What is expected —
Only lines that contain the word "Figure" are to be returned from the data below.

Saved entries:
____________________
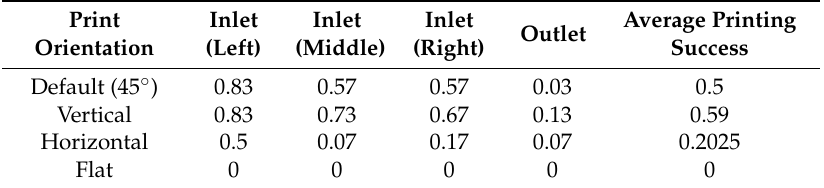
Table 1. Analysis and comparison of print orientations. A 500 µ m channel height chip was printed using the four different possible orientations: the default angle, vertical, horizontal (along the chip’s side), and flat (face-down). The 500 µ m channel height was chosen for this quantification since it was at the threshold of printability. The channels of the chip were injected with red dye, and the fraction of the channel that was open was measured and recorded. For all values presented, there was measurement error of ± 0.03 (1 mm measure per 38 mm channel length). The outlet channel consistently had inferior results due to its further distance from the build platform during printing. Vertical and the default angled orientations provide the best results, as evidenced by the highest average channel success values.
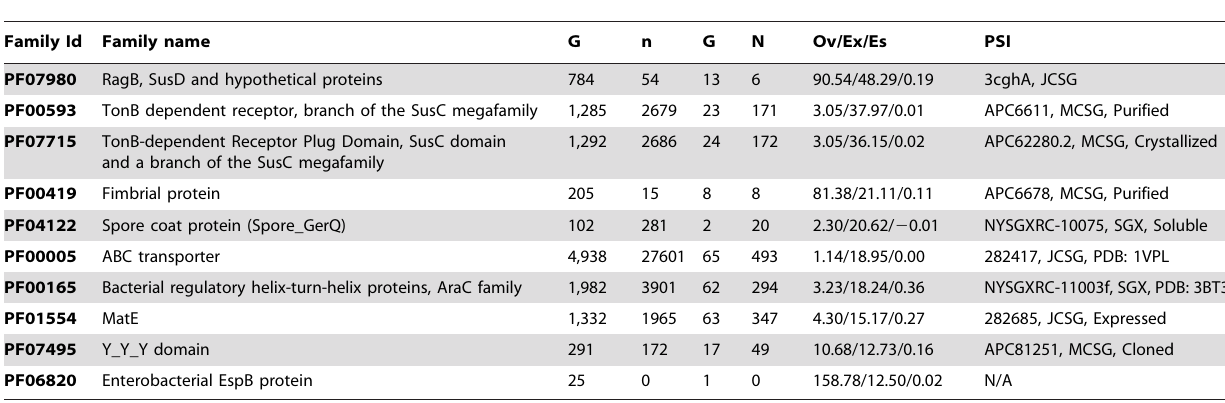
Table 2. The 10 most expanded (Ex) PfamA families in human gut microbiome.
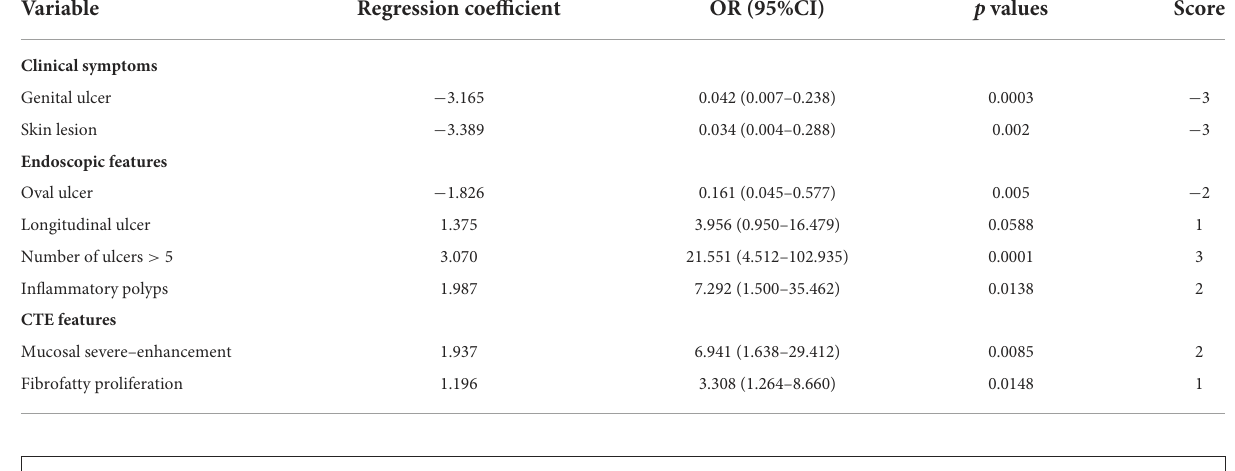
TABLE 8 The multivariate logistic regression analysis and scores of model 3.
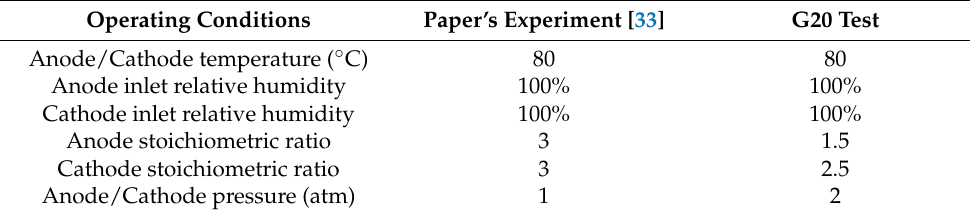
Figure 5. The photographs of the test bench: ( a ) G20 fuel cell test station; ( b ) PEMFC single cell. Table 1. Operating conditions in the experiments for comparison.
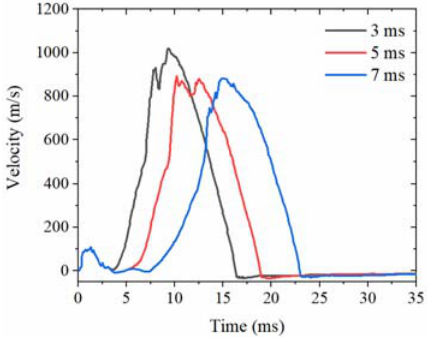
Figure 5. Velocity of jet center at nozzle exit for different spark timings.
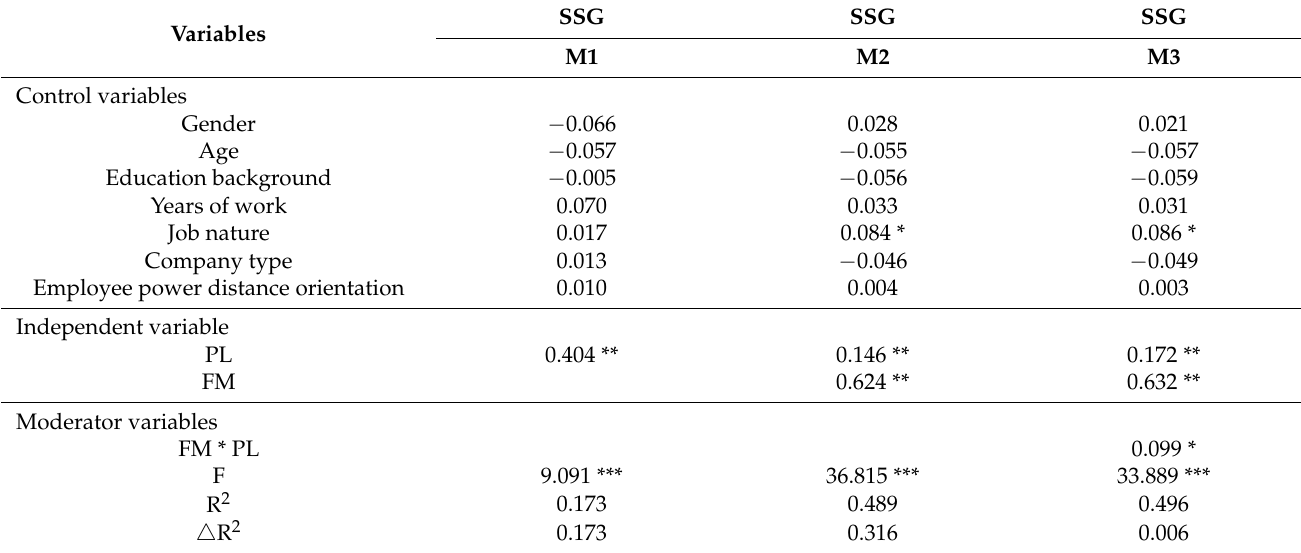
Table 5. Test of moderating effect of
____________________
Answer space —
Figure 5. The photographs of the test bench: ( a ) G20 fuel cell test station; ( b ) PEMFC single cell. Table 1. Operating conditions in the experiments for comparison.
Figure 5. Velocity of jet center at nozzle exit for different spark timings.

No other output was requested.